**Exercise goal**
Look through the entries below and copy exactly the part that begins with the line containing "MIR U GLAVI" and ends with the line containing "que, poco a". Do not copy the pictures.

**Material for the task**
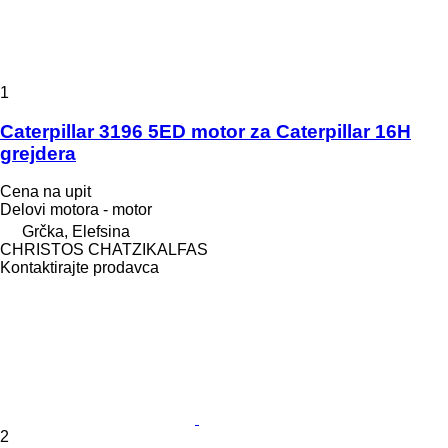
1
Caterpillar 3196 5ED motor za Caterpillar 16H
grejdera
Cena na upit
Delovi motora - motor
Grčka, Elefsina
CHRISTOS CHATZIKALFAS
Kontaktirajte prodavca
2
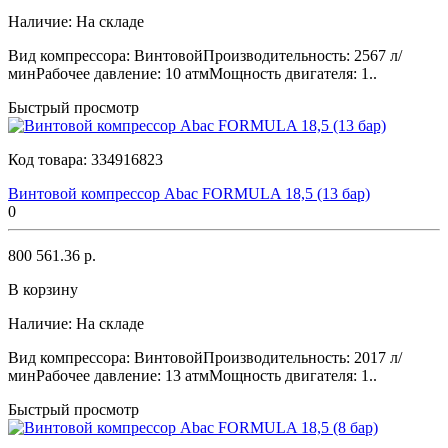
Наличие:
На складе
Вид компрессора: ВинтовойПроизводительность: 2567 л/
минРабочее давление: 10 атмМощность двигателя: 1..
Быстрый просмотр
Код товара:
334916823
Винтовой компрессор Abac FORMULA 18,5 (13 бар)
0
800 561.36 р.
В корзину
Наличие:
На складе
Вид компрессора: ВинтовойПроизводительность: 2017 л/
минРабочее давление: 13 атмМощность двигателя: 1..
Быстрый просмотр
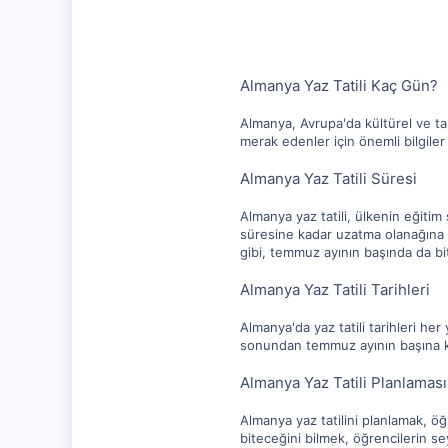
Almanya Yaz Tatili Kaç Gün?
Almanya, Avrupa'da kültürel ve tar
merak edenler için önemli bilgiler
Almanya Yaz Tatili Süresi
Almanya yaz tatili, ülkenin eğitim 
süresine kadar uzatma olanağına sah
gibi, temmuz ayının başında da bi
Almanya Yaz Tatili Tarihleri
Almanya'da yaz tatili tarihleri he
sonundan temmuz ayının başına ka
Almanya Yaz Tatili Planlaması
Almanya yaz tatilini planlamak, öğ
biteceğini bilmek, öğrencilerin sey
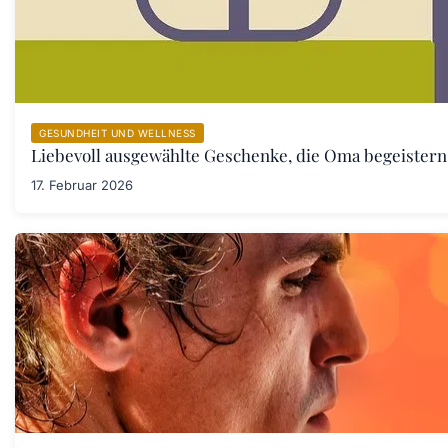
GESUNDHEIT UND WELLNESS
Liebevoll ausgewählte Geschenke, die Oma begeister
17. Februar 2026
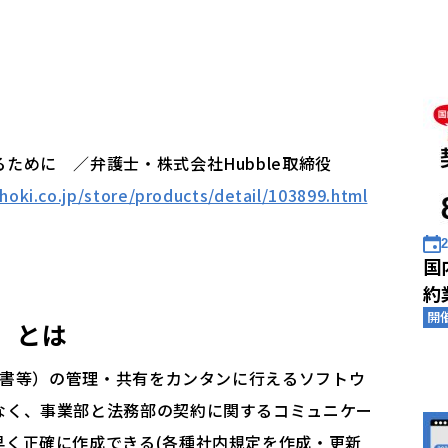
ために ／弁護士・株式会社Hubble取締役
hoki.co.jp/store/products/detail/103899.html
2
国
約
開
」
とは
契約書等）の管理・共有をカンタンに行えるソフトウ
なく、事業部と法務部の契約に関するコミュニケー
早く正確に作成できる(各種社内規定を作成・更新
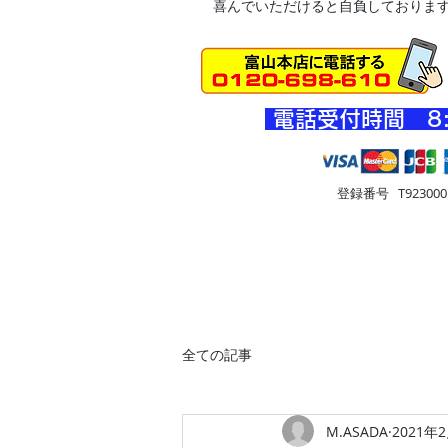
喜んでいただけると自負しておりま
​電話受付時間 8
登録番号 T9230001
HOME
車・オートバイ
住
全ての記事
M.ASADA
2021年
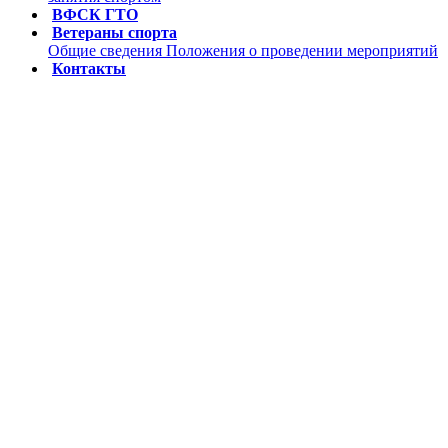
ВФСК ГТО
Ветераны спорта
Общие сведения
Положения о проведении мероприятий
Контакты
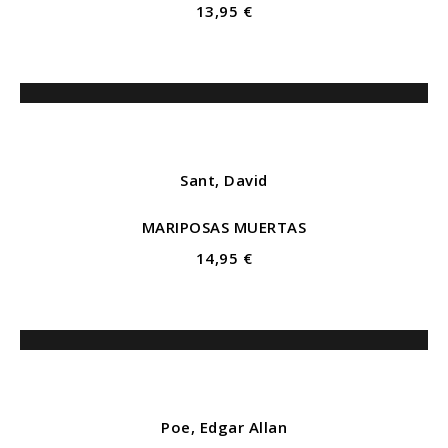
13,95 €
Sant, David
MARIPOSAS MUERTAS
14,95 €
Poe, Edgar Allan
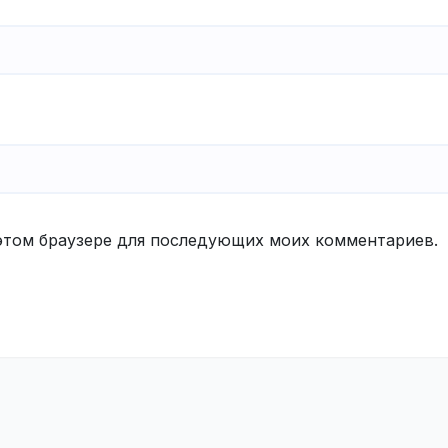
в этом браузере для последующих моих комментариев.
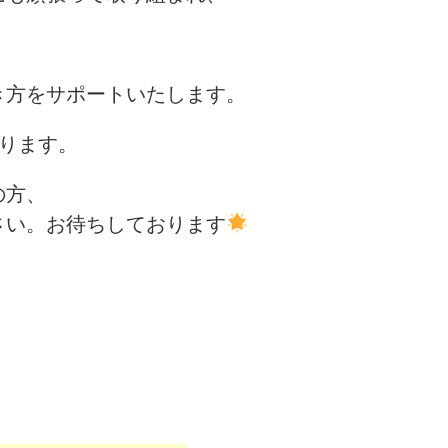
き方をサポートいたします。
おります。
の方、
さい。お待ちしております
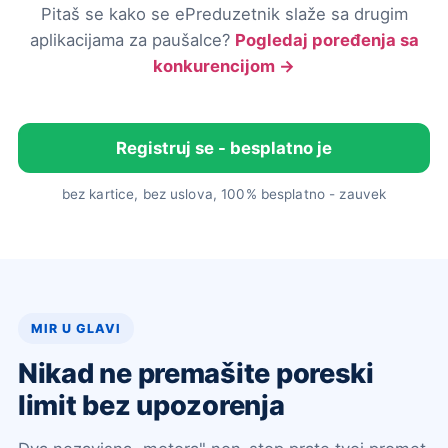
Pitaš se kako se ePreduzetnik slaže sa drugim
aplikacijama za paušalce?
Pogledaj poređenja sa
konkurencijom →
Registruj se - besplatno je
bez kartice, bez uslova, 100% besplatno - zauvek
MIR U GLAVI
Nikad ne premašite poreski
limit bez upozorenja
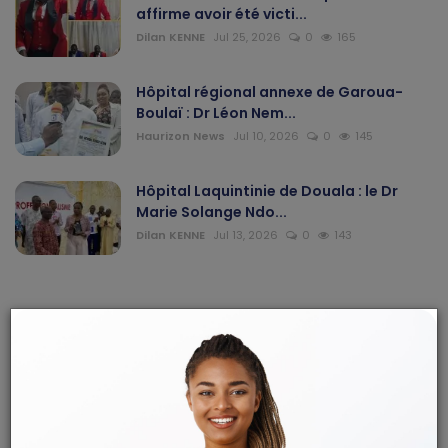
affirme avoir été victi...
Dilan KENNE
Jul 25, 2026
0
165
Hôpital régional annexe de Garoua-
Boulaï : Dr Léon Nem...
Haurizon News
Jul 10, 2026
0
145
Hôpital Laquintinie de Douala : le Dr
Marie Solange Ndo...
Dilan KENNE
Jul 13, 2026
0
143
ARTICLES RECOMMANDÉS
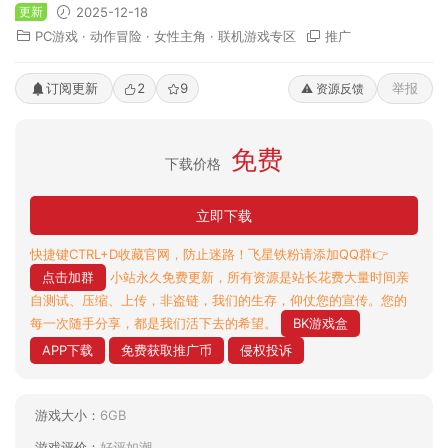
更新
2025-12-18
PC游戏
·
动作冒险
·
女性主角
·
联机游戏专区
推广
订阅更新
2
9
举报
⚠️ 资源反馈
免费
下载价格
立即下载
快捷键CTRL+D收藏官网，防止迷路！飞星铁粉请添加QQ群👉
点击加群
小站永久免费更新，所有资源是站长花费大量时间亲
自测试、压缩、上传，非盗链，我们的生存，仰仗您的宣传。您的
每一次随手分享，都是我们活下去的希望。
BK游戏盒
APP下载
免费获取推广币
侵权投诉
游戏大小：
6GB
游戏评价：
好评如潮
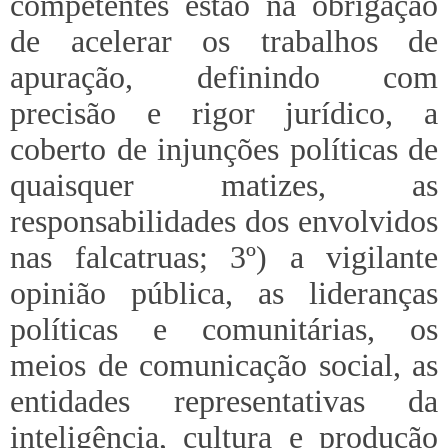
competentes estão na obrigação
de acelerar os trabalhos de
apuração, definindo com
precisão e rigor jurídico, a
coberto de injunções políticas de
quaisquer matizes, as
responsabilidades dos envolvidos
nas falcatruas; 3º) a vigilante
opinião pública, as lideranças
políticas e comunitárias, os
meios de comunicação social, as
entidades representativas da
inteligência, cultura e produção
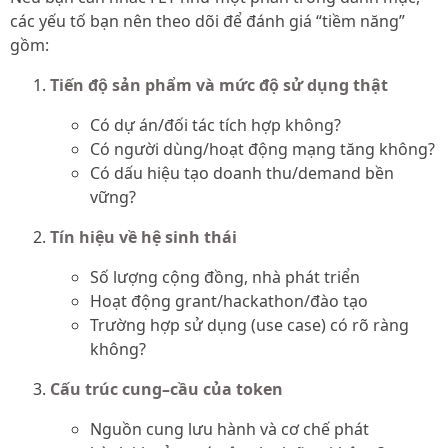
các yếu tố bạn nên theo dõi để đánh giá “tiềm năng”
gồm:
Tiến độ sản phẩm và mức độ sử dụng thật
Có dự án/đối tác tích hợp không?
Có người dùng/hoạt động mạng tăng không?
Có dấu hiệu tạo doanh thu/demand bền
vững?
Tín hiệu về hệ sinh thái
Số lượng cộng đồng, nhà phát triển
Hoạt động grant/hackathon/đào tạo
Trường hợp sử dụng (use case) có rõ ràng
không?
Cấu trúc cung–cầu của token
Nguồn cung lưu hành và cơ chế phát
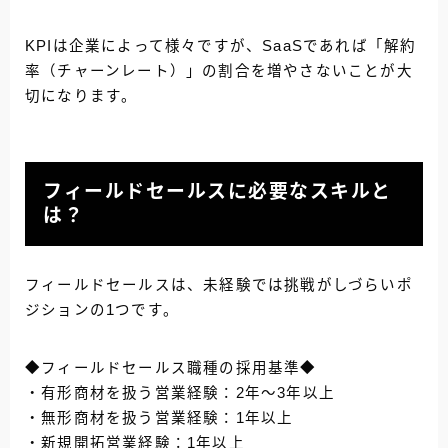
KPIは企業によって様々ですが、
SaaSであれば「解約
率（チャーンレート）」
の割合を増やさないことが大
切になります。
フィールドセールスに必要なスキルと
は？
フィールドセールスは、未経験では挑戦がしづらいポ
ジションの1つです。
◆フィールドセールス職種の採用基準◆
・有形商材を扱う営業経験：2年〜3年以上
・無形商材を扱う営業経験：1年以上
・新規開拓営業経験：1年以上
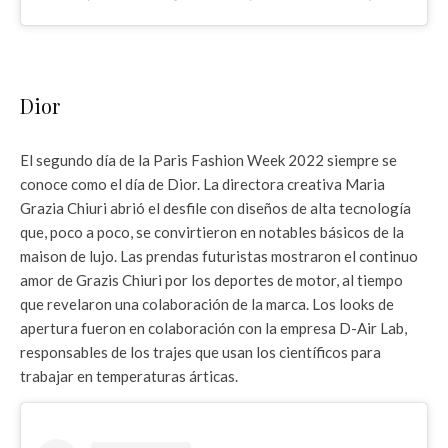
Dior
El segundo día de la Paris Fashion Week 2022 siempre se
conoce como el día de Dior. La directora creativa Maria
Grazia Chiuri abrió el desfile con diseños de alta tecnología
que, poco a poco, se convirtieron en notables básicos de la
maison de lujo. Las prendas futuristas mostraron el continuo
amor de Grazis Chiuri por los deportes de motor, al tiempo
que revelaron una colaboración de la marca. Los looks de
apertura fueron en colaboración con la empresa D-Air Lab,
responsables de los trajes que usan los científicos para
trabajar en temperaturas árticas.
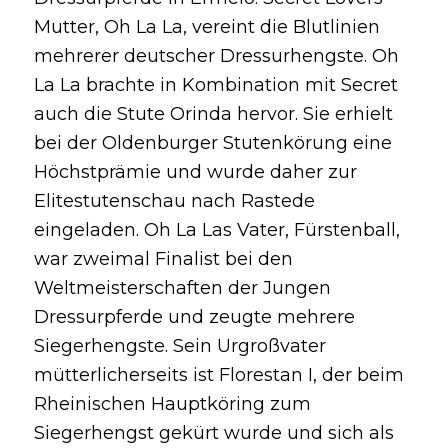
Mutter, Oh La La, vereint die Blutlinien
mehrerer deutscher Dressurhengste. Oh
La La brachte in Kombination mit Secret
auch die Stute Orinda hervor. Sie erhielt
bei der Oldenburger Stutenkörung eine
Höchstprämie und wurde daher zur
Elitestutenschau nach Rastede
eingeladen. Oh La Las Vater, Fürstenball,
war zweimal Finalist bei den
Weltmeisterschaften der Jungen
Dressurpferde und zeugte mehrere
Siegerhengste. Sein Urgroßvater
mütterlicherseits ist Florestan I, der beim
Rheinischen Hauptköring zum
Siegerhengst gekürt wurde und sich als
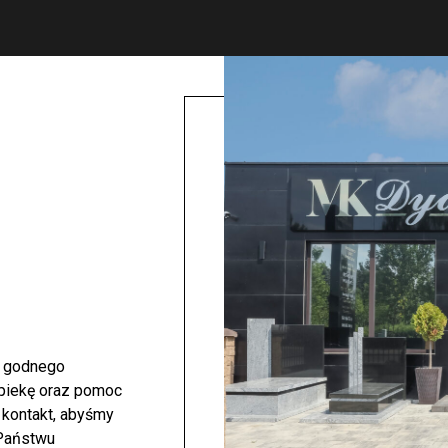
i godnego
opiekę oraz pomoc
 kontakt, abyśmy
 Państwu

**Response for this exercise**
MIR U GLAVI
Nikad ne premašite poreski
limit bez upozorenja
affirme avoir été victi...
Dilan KENNE
Jul 25, 2026
0
165
Hôpital régional annexe de Garoua-
Boulaï : Dr Léon Nem...
Haurizon News
Jul 10, 2026
0
145
Hôpital Laquintinie de Douala : le Dr
Marie Solange Ndo...
Dilan KENNE
Jul 13, 2026
0
143
ARTICLES RECOMMANDÉS
更新
2025-12-18
PC游戏
·
动作冒险
·
女性主角
·
联机游戏专区
推广
订阅更新
2
9
举报
⚠️ 资源反馈
免费
下载价格
立即下载
快捷键CTRL+D收藏官网，防止迷路！飞星铁粉请添加QQ群👉
点击加群
小站永久免费更新，所有资源是站长花费大量时间亲
自测试、压缩、上传，非盗链，我们的生存，仰仗您的宣传。您的
每一次随手分享，都是我们活下去的希望。
BK游戏盒
APP下载
免费获取推广币
侵权投诉
游戏大小：
6GB
游戏评价：
好评如潮
competentes estão na obrigação
de acelerar os trabalhos de
apuração, definindo com
precisão e rigor jurídico, a
coberto de injunções políticas de
quaisquer matizes, as
responsabilidades dos envolvidos
nas falcatruas; 3º) a vigilante
opinião pública, as lideranças
políticas e comunitárias, os
meios de comunicação social, as
entidades representativas da
inteligência, cultura e produção
các yếu tố bạn nên theo dõi để đánh giá “tiềm năng”
gồm:
Tiến độ sản phẩm và mức độ sử dụng thật
Có dự án/đối tác tích hợp không?
Có người dùng/hoạt động mạng tăng không?
Có dấu hiệu tạo doanh thu/demand bền
vững?
Tín hiệu về hệ sinh thái
Số lượng cộng đồng, nhà phát triển
Hoạt động grant/hackathon/đào tạo
Trường hợp sử dụng (use case) có rõ ràng
không?
Cấu trúc cung–cầu của token
Nguồn cung lưu hành và cơ chế phát
KPIは企業によって様々ですが、
SaaSであれば「解約
率（チャーンレート）」
の割合を増やさないことが大
切になります。
フィールドセールスに必要なスキルと
は？
フィールドセールスは、未経験では挑戦がしづらいポ
ジションの1つです。
◆フィールドセールス職種の採用基準◆
・有形商材を扱う営業経験：2年〜3年以上
・無形商材を扱う営業経験：1年以上
・新規開拓営業経験：1年以上
Dior
El segundo día de la Paris Fashion Week 2022 siempre se
conoce como el día de Dior. La directora creativa Maria
Grazia Chiuri abrió el desfile con diseños de alta tecnología
que, poco a poco, se convirtieron en notables básicos de la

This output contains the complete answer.